In reading Skeleton Keys, I often found myself reminded of Mary Roach’s 2003 best-seller Stiff: The Curious Lives of Human Cadavers. But while Roach was able to see the (admittedly black) humor in what becomes of our remains – which she acknowledges comes from viewing cadavers as things and not people – Black is all about the humanizing of our bones.

This is embodied in the awkwardly situated third chapter of Skeleton Keys, which deals with the “La Brea Woman,” the only human remains to ever be pulled from the famous La Brea Tar Pits in Los Angeles, California.  Black spills a great deal of ink on the gender politics of labeling these bones, because while we may know that the skeleton is “osteologically female,” we don’t know how this person would have self-identified, thus making it inappropriate to assume they would have seen themselves as a woman.

While I’m certainly sensitive to such issues, I can’t help but feel that by getting caught up in subjective labels, Black is ignoring other relevant subject matter, such as the fact — only alluded to — that the La Brea Woman is not currently displayed at the La Brea Museum because of the controversy surrounding her bones. Much like the English Cheddar Man discussed briefly in Chapter Eight, and the American Kennewick Man discussed in great depth in Chapter Nine, they’ve been alleged to be Caucasian by certain parties with racially motivated agendas.

The Kennewick Man, an 8,000 – 9,000-year-old skeleton discovered in 1996 in Washington State, elicited controversy when Native American tribes demanded that the bones be reburied in accordance with federal laws protecting their graves. The scientists studying the remains refused, claiming that Kennewick Man was too old to be affiliated with modern Native Americans. Black uses this controversy to talk about the shadowy, and often times not so shadowy, world of the human bone trade, and how “anthropology and archeology have a terrible legacy” of not only racist pseudoscience but of grave-robbing and even outright murder.

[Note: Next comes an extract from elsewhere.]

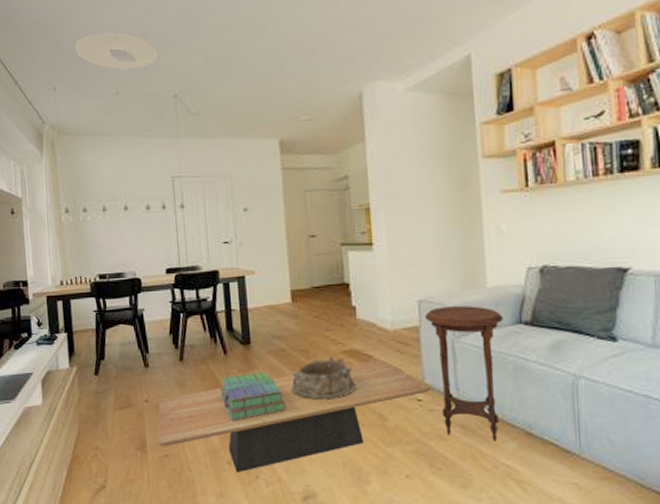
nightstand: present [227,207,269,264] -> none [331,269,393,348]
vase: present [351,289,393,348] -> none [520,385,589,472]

'Skeleton Keys: The Secret Life of Bones' -- book review

By now you might have guessed that the biggest fault in Skeleton Keys is that the book often feels poorly organized, with Chapter Six being the least focused of all, jumping from one topic to the next with little continuity. Black starts with a discussion of the beautifully macabre bone chapels of eastern Europe before rushing headlong into discussions about funerary practices among Neanderthals, mythological depictions of Death across various cultures, ancient skull cults, Catholic reliquary, cups made from skulls, a weird African skull-lyre found in New York’s Metropolitan Museum of Art, and finally cannibalism.

Even Chapter One begins with a non sequitur, a discussion of controversial anthropologist Grover Krantz, who donated his bones to the Smithsonian when he died, but is best remembered for his long and open advocacy for the existence of Sasquatch. Krantz’s area of expertise was primate locomotion, so a discussion of his life and work would have made more sense in Chapter Four, which deals with the evolution of primate bipedalism, rather than one on Paleozoic proto-vertebrates.

Black is an experienced and entertaining writer and Skeleton Keys demonstrates that her desire to educate readers extends far beyond just dinosaurs. But while her latest book is a veritable cornucopia of scientific facts and figures quite literally spilling across the page, it would have benefited from a better editor, one who could have taken the information provided and used it to set a table from which the reader could have drawn a nutritious and enlightening meal, rather than feeling bloated from an all-you-can-eat buffet.